Sen. Bob Menendez (D-N.J.) said in a New York Times op-ed published on Wednesday that the United States needs to learn from its mistakes in Ukraine in deciding how to best support Taiwan.
Menendez, the chairman of the Senate Foreign Relations Committee, said authoritarian rulers like Russian President Vladimir Putin have been emboldened in recent years by disfunction in democracies and hesitant international institutions.
He said that the U.S. needs to have less ambiguity with its approach to Taiwan and clarity “in word and deed” is needed to maintain peace and stability in the Taiwan Strait, the body of water separating China and Taiwan.
Menendez’s op-ed comes as House Speaker Nancy Pelosi (D-Calif.) touched down on the democratic, self-governing island Tuesday as part of her wider Asia tour.
China had issued warnings against Pelosi and the White House had been in contact with her over the planned visit, but the Speaker decided to move forward with her trip.
She argued in an op-ed published in The Washington Post that the U.S. must stand by Taiwan against China — a country she said is a threat to democracy. She is the highest-ranking U.S. official to visit Taiwan since former House Speaker Newt Gingrich (R-Ga.) in 1997.
Menendez said China’s potential response of “performative sound and fury” to Pelosi’s visit is an excuse for aggressive steps they were already planning to take.
He said the U.S. saw warning signs for the future of Ukraine in 2014, when Russia annexed Crimea and Russian-backed separatists began fighting the Ukrainian government in the eastern Donbas region, but did not take action to prevent further aggression.
He said he introduced the Taiwan Policy Act of 2022 with Sen. Lindsey Graham (R-S.C.) to provide almost $4.5 billion in security funding to Taiwan in the next four years.

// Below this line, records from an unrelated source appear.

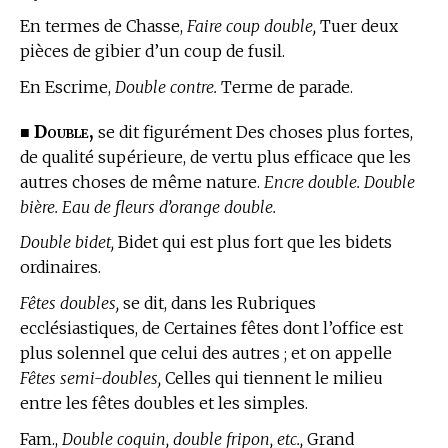
En
termes de Chasse,
Faire coup double,
Tuer deux
pièces de gibier d’un coup de fusil.
En Escrime,
Double contre.
Terme de parade.
Double,
■
se dit figurément Des choses plus fortes,
de qualité supérieure, de vertu plus efficace que les
autres choses de même nature.
Encre double. Double
bière. Eau de fleurs d’orange double.
Double bidet,
Bidet qui est plus fort que les bidets
ordinaires.
Fêtes doubles,
se dit, dans les Rubriques
ecclésiastiques, de Certaines fêtes dont l’office est
plus solennel que celui des autres ; et on appelle
Fêtes semi-doubles,
Celles qui tiennent le milieu
entre les fêtes doubles et les simples.
Fam.,
Double coquin, double fripon, etc.,
Grand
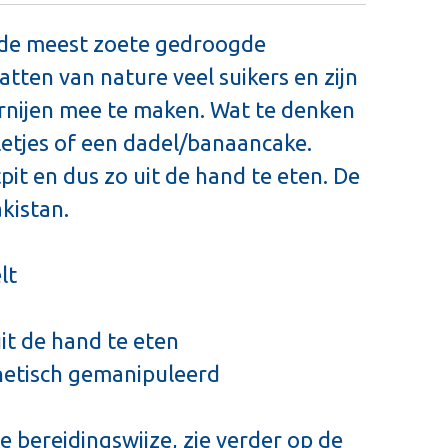
n de meest zoete gedroogde
vatten van nature veel suikers en zijn
rnijen mee te maken. Wat te denken
etjes of een dadel/banaancake.
pit en dus zo uit de hand te eten. De
kistan.
lt
uit de hand te eten
netisch gemanipuleerd
e bereidingswijze, zie verder op de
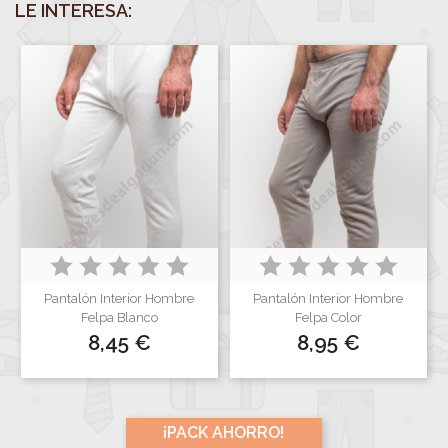
LE INTERESA:
Pantalón Interior Hombre
Pantalón Interior Hombre
Felpa Blanco
Felpa Color
Precio
Precio
8,45 €
8,95 €
¡PACK AHORRO!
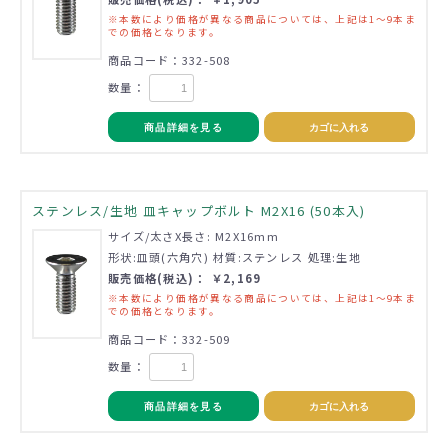
※本数により価格が異なる商品については、上記は1～9本ま
での価格となります。
商品コード：332-508
数量：
商品詳細を見る
カゴに入れる
ステンレス/生地 皿キャップボルト M2X16 (50本入)
サイズ/太さX長さ: M2X16mm
形状:皿頭(六角穴) 材質:ステンレス 処理:生地
販売価格(税込)： ￥2,169
※本数により価格が異なる商品については、上記は1～9本ま
での価格となります。
商品コード：332-509
数量：
商品詳細を見る
カゴに入れる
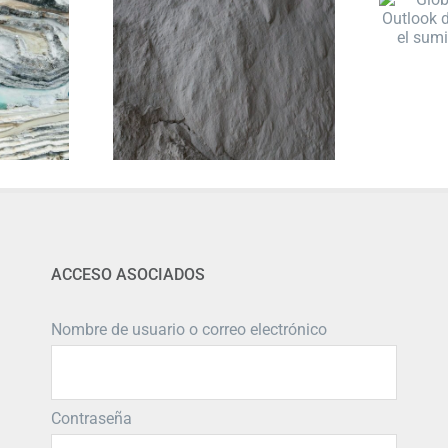
ACCESO ASOCIADOS
Nombre de usuario o correo electrónico
Contraseña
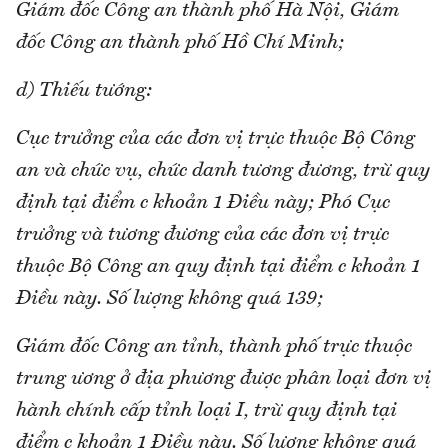
Giám đốc Công an thành phố Hà Nội, Giám
đốc Công an thành phố Hồ Chí Minh;
d) Thiếu tướng:
Cục trưởng của các đơn vị trực thuộc Bộ Công
an và chức vụ, chức danh tương đương, trừ quy
định tại điểm c khoản 1 Điều này; Phó Cục
trưởng và tương đương của các đơn vị trực
thuộc Bộ Công an quy định tại điểm c khoản 1
Điều này. Số lượng không quá 139;
Giám đốc Công an tỉnh, thành phố trực thuộc
trung ương ở địa phương được phân loại đơn vị
hành chính cấp tỉnh loại I, trừ quy định tại
điểm c khoản 1 Điều này. Số lượng không quá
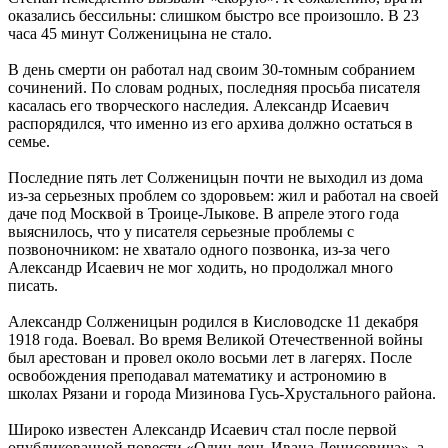
оказались бессильны: слишком быстро все произошло. В 23
часа 45 минут Солженицына не стало.
В день смерти он работал над своим 30-томным собранием
сочинений. По словам родных, последняя просьба писателя
касалась его творческого наследия. Александр Исаевич
распорядился, что именно из его архива должно остаться в
семье.
Последние пять лет Солженицын почти не выходил из дома
из-за серьезных проблем со здоровьем: жил и работал на своей
даче под Москвой в Троице-Лыкове. В апреле этого года
выяснилось, что у писателя серьезные проблемы с
позвоночником: не хватало одного позвонка, из-за чего
Александр Исаевич не мог ходить, но продолжал много
писать.
Александр Солженицын родился в Кисловодске 11 декабря
1918 года. Воевал. Во время Великой Отечественной войны
был арестован и провел около восьми лет в лагерях. После
освобождения преподавал математику и астрономию в
школах Рязани и города Мизинова Гусь-Хрустального района.
Широко известен Александр Исаевич стал после первой
опубликованной повести «Один день Ивана Денисовича», а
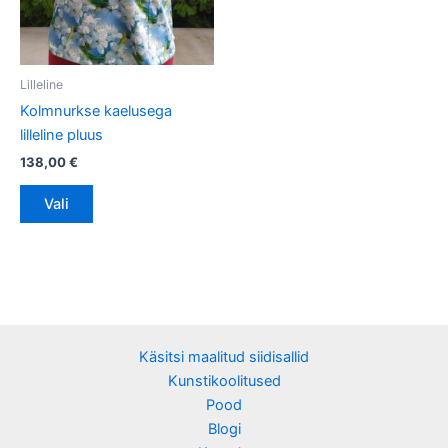
Valikuid
saab
teha
tootelehel.
Lilleline
Kolmnurkse kaelusega
lilleline pluus
138,00
€
Vali
Käsitsi maalitud siidisallid
Kunstikoolitused
Pood
Blogi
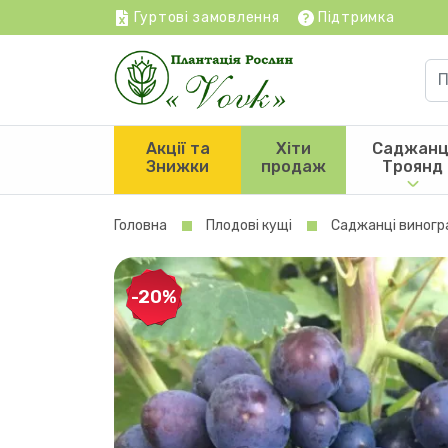
Гуртові замовлення
Підтримка
Акції та
Хіти
Саджанц
Знижки
продаж
Троянд
Головна
Плодові кущі
Саджанці виногр
-20%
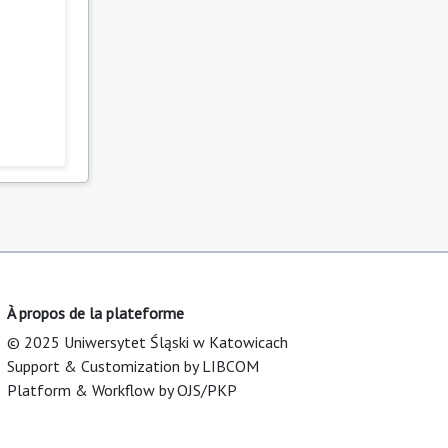
À propos de la plateforme
© 2025 Uniwersytet Śląski w Katowicach
Support & Customization by LIBCOM
Platform & Workflow by OJS/PKP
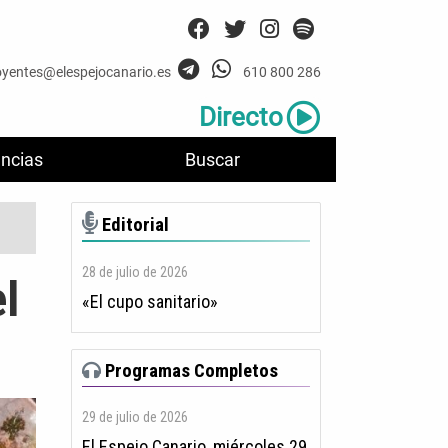
oyentes@elespejocanario.es
610 800 286
Directo
ncias
Buscar
Editorial
28 de julio de 2026
l
«El cupo sanitario»
Programas Completos
29 de julio de 2026
El Espejo Canario, miércoles 29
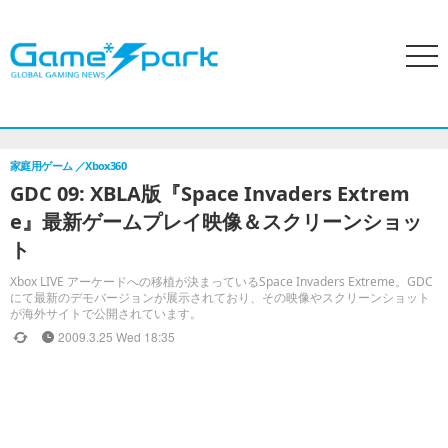
search
menu
ホーム
アクセスランキング
特集
PCゲーム
家庭用ゲー
家庭用ゲーム
Xbox360
GDC 09: XBLA版『Space Invaders Extrem
e』最新ゲームプレイ映像＆スクリーンショッ
ト
Xbox LIVE アーケードへの移植が決まっているSpace Invaders Extreme。GDC
にて最新のデモバージョンが展示されており、その映像やスクリーンショット
が海外サイトで公開されています。
2009.3.25 Wed 18:35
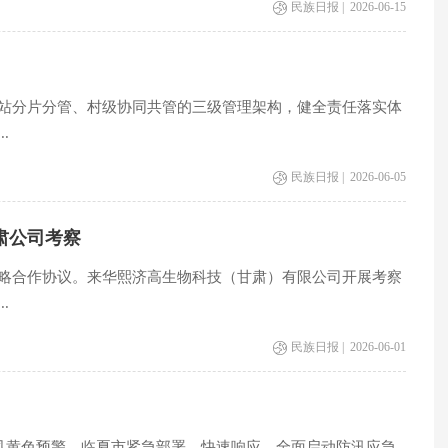
民族日报 | 2026-06-15
站分片分管、村级协同共管的三级管理架构，健全责任落实体
.
民族日报 | 2026-06-05
肃公司考察
略合作协议。来华熙济高生物科技（甘肃）有限公司开展考察
.
民族日报 | 2026-06-01
大风黄色预警，临夏市紧急部署、快速响应，全面启动防汛应急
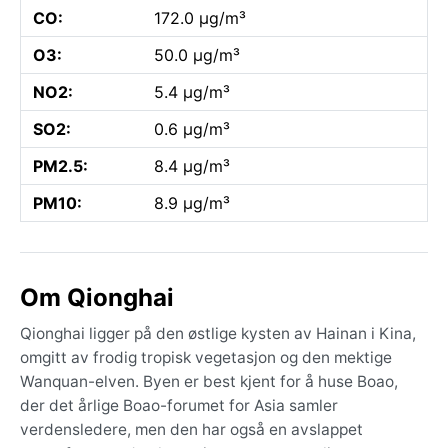
CO:
172.0 µg/m³
O3:
50.0 µg/m³
NO2:
5.4 µg/m³
SO2:
0.6 µg/m³
PM2.5:
8.4 µg/m³
PM10:
8.9 µg/m³
Om Qionghai
Qionghai ligger på den østlige kysten av Hainan i Kina,
omgitt av frodig tropisk vegetasjon og den mektige
Wanquan-elven. Byen er best kjent for å huse Boao,
der det årlige Boao-forumet for Asia samler
verdensledere, men den har også en avslappet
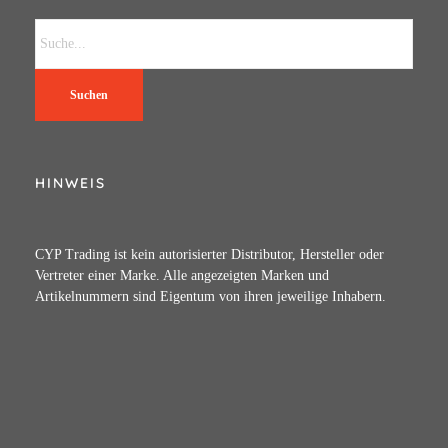
Suchen
HINWEIS
CYP Trading ist kein autorisierter Distributor, Hersteller oder
Vertreter einer Marke. Alle angezeigten Marken und
Artikelnummern sind Eigentum von ihren jeweilige Inhabern.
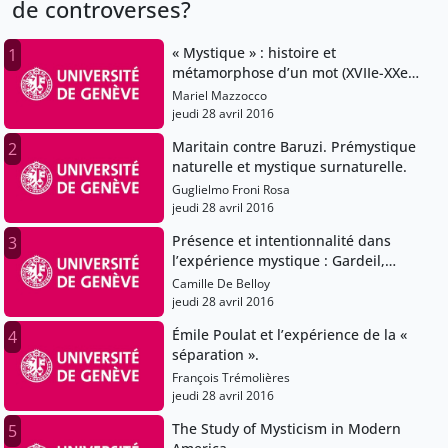
de controverses?
« Mystique » : histoire et
1
métamorphose d’un mot (XVIIe-XXe
siècles).
Mariel Mazzocco
jeudi 28 avril 2016
Maritain contre Baruzi. Prémystique
2
naturelle et mystique surnaturelle.
Guglielmo Froni Rosa
jeudi 28 avril 2016
Présence et intentionnalité dans
3
l’expérience mystique : Gardeil,
Maritain, Dubarle.
Camille De Belloy
jeudi 28 avril 2016
Émile Poulat et l’expérience de la «
4
séparation ».
François Trémolières
jeudi 28 avril 2016
The Study of Mysticism in Modern
5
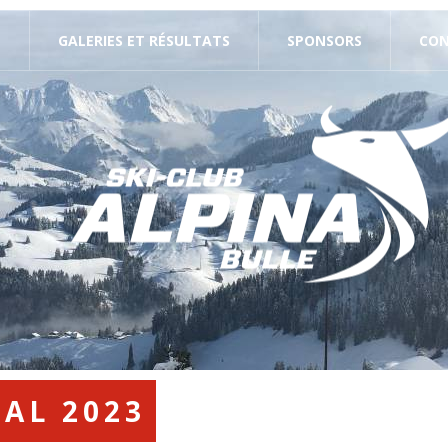
E
GALERIES ET RÉSULTATS
SPONSORS
CO
AL 2023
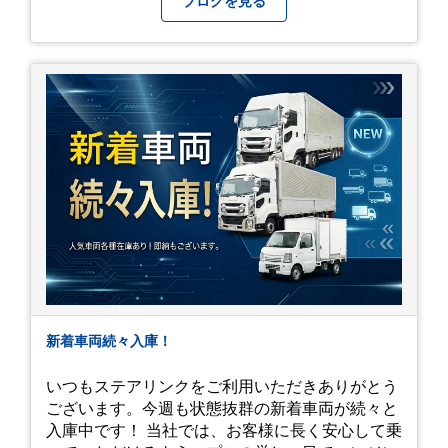
ブログを見る
新着車両続々入庫！
いつもステアリンクをご利用いただきありがとう
ございます。今週も状態抜群の新着車両が続々と
入庫中です！ 当社では、お客様に長く安心して乗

The legislation would also recognize the island as a “major non-NATO ally,” which would tighten military and security ties to the alliance, and have Taiwan participate in international organizations and multilateral trade agreements.
He said the bill would also impose sanctions on China if it takes “hostile action” against Taiwan.
Menendez said the Chinese government is likely planning to blame the U.S. for any aggressive action regardless, but China is the one that has been trying to change the status quo.
He said the U.S. is not the “world’s policeman,” but the country has a moral and practical obligation to support the Taiwanese people.